A Folha de São Paulo noticia um encontro de busólogos. Os busólogos, explica o jornal, são os fãs de onibus, os fãs de bus, nenhum busílis. São muitos e alimentam uma literacia específica com os seus rituais. No jornal, uma militante da causa sorri para a foto da praxe, numa central de camionagem. A t-shirt anuncia um Encontro de Busólogos 2024. A busologia existe, é mais do que uma onda, é um culto com os seus cerimoniais.
Um dos parques de estacionamento de busólogos nas redes sociais junta milhares que discutem tudo: a história de empresas de camionagem, as carroçarias, os nomes das empresas rodoviárias e as suas histórias, a apresentação do primeiro “ligeirinho” cem por cento eléctrico “no padrão UBRS em Curitiba”. Tudo.
Aqui chegado, a minha infância voltou a fazer as tantas curvas do pinhal, de pé, por deferência do motorista, mas bem agarrado, cuidado, retendo um por um, na sequência correcta, os nomes das aldeias, Mougueira, Portela dos Bezerrins, Moinho do Cabo, Vale do Pereiro, onde havia sempre enormes bidões de resina, junto à casa onde vive hoje o grande poeta Miguel Manso.

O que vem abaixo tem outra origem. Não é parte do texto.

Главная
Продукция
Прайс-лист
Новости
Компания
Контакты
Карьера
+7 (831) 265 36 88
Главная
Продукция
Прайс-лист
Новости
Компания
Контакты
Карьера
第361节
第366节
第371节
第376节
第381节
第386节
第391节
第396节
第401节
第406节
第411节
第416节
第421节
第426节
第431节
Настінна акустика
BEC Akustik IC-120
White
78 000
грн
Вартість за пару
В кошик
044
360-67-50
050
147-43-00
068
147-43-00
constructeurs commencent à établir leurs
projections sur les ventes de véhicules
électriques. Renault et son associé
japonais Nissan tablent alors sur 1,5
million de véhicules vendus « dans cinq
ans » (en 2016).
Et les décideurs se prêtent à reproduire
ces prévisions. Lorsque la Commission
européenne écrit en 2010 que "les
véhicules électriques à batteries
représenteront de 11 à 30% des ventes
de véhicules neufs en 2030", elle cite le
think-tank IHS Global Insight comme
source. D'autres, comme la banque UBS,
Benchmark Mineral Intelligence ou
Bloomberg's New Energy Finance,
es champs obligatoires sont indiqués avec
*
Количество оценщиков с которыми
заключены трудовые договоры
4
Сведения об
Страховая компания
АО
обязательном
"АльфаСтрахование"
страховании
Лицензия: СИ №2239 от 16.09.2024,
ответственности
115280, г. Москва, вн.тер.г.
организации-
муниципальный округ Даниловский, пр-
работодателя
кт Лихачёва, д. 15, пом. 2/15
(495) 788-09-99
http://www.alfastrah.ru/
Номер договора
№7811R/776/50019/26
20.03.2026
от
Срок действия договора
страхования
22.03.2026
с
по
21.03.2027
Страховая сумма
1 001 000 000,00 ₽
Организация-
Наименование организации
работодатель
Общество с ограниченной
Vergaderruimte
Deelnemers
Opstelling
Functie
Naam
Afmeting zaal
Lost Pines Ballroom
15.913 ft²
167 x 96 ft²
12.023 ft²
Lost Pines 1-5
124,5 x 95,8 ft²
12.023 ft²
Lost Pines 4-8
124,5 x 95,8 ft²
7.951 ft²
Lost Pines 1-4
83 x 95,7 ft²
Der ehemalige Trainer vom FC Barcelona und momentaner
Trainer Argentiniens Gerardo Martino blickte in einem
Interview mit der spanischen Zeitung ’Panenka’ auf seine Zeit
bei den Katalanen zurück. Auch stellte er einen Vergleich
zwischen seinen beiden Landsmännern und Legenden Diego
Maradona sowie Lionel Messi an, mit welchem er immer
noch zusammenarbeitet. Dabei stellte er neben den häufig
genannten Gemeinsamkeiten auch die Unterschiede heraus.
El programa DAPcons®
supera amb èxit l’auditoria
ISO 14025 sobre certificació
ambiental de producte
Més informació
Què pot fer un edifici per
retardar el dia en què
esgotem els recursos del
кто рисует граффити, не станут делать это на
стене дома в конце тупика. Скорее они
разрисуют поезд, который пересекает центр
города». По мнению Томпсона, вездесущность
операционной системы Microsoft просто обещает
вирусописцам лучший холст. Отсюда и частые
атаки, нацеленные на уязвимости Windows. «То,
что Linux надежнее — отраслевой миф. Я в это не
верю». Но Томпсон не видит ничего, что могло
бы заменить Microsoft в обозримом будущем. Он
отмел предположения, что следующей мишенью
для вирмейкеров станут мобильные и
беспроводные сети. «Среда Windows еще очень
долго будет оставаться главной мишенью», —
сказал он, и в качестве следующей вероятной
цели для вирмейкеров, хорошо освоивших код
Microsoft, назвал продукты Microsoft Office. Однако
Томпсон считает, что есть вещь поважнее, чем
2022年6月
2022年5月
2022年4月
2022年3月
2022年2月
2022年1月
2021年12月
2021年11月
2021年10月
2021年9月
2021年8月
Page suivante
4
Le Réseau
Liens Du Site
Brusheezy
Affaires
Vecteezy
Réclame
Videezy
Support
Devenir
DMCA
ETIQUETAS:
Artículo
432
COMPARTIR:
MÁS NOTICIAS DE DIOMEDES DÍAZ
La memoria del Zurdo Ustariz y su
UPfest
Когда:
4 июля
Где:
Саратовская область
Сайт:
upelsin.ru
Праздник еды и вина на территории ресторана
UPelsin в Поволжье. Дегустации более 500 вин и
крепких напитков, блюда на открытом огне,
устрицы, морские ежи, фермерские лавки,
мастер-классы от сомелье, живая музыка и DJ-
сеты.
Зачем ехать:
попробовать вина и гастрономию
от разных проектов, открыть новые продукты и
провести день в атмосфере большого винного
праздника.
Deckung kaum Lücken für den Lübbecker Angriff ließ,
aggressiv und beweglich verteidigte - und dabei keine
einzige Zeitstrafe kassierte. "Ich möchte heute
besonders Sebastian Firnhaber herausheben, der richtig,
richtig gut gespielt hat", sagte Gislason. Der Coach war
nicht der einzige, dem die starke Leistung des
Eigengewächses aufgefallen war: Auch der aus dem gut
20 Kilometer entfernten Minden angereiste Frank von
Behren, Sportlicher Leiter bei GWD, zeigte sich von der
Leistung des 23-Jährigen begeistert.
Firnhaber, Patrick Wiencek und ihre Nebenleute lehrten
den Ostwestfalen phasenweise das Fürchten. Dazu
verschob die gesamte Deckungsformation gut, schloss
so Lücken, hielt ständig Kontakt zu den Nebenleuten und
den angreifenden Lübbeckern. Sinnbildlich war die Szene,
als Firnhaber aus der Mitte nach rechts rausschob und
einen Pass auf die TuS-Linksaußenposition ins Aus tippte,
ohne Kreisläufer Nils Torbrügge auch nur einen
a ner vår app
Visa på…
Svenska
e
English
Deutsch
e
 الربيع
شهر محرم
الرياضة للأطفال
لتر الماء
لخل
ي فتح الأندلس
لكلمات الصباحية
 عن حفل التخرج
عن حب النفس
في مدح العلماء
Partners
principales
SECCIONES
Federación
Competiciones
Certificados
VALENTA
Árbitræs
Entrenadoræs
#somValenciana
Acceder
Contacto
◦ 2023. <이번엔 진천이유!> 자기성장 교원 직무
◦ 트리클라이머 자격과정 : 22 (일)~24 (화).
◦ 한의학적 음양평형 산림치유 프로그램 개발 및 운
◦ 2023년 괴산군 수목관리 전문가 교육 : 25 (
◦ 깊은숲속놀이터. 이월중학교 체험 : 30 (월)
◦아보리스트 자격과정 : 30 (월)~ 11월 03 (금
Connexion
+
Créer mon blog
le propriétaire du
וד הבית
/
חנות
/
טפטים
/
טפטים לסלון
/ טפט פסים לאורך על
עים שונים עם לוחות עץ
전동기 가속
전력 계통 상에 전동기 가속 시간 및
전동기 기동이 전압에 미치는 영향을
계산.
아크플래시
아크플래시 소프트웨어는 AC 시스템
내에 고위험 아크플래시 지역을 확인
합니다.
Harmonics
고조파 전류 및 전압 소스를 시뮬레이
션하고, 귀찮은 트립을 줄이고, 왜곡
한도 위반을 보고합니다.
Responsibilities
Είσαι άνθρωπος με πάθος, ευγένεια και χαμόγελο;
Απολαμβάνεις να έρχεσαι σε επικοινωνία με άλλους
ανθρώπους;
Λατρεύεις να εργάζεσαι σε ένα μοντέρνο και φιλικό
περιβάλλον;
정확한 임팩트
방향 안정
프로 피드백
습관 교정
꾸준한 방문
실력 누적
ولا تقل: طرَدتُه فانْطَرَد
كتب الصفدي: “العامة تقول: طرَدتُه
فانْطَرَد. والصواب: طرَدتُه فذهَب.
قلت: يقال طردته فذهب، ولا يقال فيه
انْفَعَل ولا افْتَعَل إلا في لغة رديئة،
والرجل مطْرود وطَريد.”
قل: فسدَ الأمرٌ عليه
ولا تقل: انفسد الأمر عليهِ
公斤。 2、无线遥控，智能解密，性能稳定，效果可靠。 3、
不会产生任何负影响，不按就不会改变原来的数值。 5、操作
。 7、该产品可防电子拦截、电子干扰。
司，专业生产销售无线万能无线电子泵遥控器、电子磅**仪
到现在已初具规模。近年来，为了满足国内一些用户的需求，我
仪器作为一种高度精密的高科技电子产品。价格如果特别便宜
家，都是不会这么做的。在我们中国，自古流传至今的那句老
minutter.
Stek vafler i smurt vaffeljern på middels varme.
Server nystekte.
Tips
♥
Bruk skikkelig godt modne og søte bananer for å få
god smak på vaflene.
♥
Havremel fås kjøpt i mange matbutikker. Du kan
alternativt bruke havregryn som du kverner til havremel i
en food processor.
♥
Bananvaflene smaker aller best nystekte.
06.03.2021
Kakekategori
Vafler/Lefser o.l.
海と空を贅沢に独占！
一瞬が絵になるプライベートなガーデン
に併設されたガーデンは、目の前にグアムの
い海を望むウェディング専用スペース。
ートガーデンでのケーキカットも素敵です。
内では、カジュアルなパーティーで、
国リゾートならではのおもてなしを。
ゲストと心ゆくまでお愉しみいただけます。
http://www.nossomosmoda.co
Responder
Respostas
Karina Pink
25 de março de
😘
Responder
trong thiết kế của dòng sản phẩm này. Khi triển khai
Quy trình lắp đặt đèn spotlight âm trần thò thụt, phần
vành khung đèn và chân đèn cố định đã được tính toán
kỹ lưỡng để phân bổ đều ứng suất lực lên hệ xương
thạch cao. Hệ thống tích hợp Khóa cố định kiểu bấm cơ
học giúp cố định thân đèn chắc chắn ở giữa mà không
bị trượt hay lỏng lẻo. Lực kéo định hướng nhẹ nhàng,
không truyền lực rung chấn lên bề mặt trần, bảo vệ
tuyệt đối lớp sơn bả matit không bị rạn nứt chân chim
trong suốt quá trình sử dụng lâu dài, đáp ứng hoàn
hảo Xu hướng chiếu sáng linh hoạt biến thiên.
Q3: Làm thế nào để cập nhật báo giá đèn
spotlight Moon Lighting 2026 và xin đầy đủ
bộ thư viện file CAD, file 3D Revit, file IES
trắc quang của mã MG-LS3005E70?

Se decorássemos aldeias, como haveríamos de decorar rios e afluentes..e serras de norte a sul… Mas, lembras-te? A que cheiravam as camionetas da Libano Vaz Serra? Cheiravam intensamente a maçãs bravo de esmolfe e a gasóleo mal queimado, foi pena não teres seguido busologia, por um ramal mais directo para antropologia. Se houvesse, nesse tempo, colecções de cromos com os modelos mais ronceiros da camionagem…
Íamos todos alegremente no autocarro, muito antes de eu ter escutado a campainha de um poema de Gedeão, “as crianças tristes passam alegres no autocarro”. Nesse poema passam tristes todos os que vão alegremente no autocarro, soldados a caminho do cais de embarque, porque a guerra é triste, mas eles vão alegremente no autocarro, operários a caminho da fábrica triste onde vão vigiar as máquinas, alegremente no autocarro, camponeses vão para a cidade aplaudir o discurso, tão tristes eles como o discurso, mas vão alegremente no autocarro, como um busólogo a caminho do Encontro de 2024. Tão alegres, com a nossa tristeza e o nosso passe social.
Afinal o que me prendeu à notícia da Folha de São Paulo foi um detalhe, uma minudência: há, entre os busólogos, quem tenha aprimorado a arte de reconhecer a marca do autocarro pelo ronco do motor.
Anotas as mais ousadas linhas do lay out de um novo ônibus na Rodovia Anhanguera, em Campinas. Ou esperas o autocarro que tarda na estrada da Luz. Compõe alegremente a tua tristeza. Que ronco é esse no motor que te faz seguir, busólogo que nunca encontraste o ramal para a antropologia.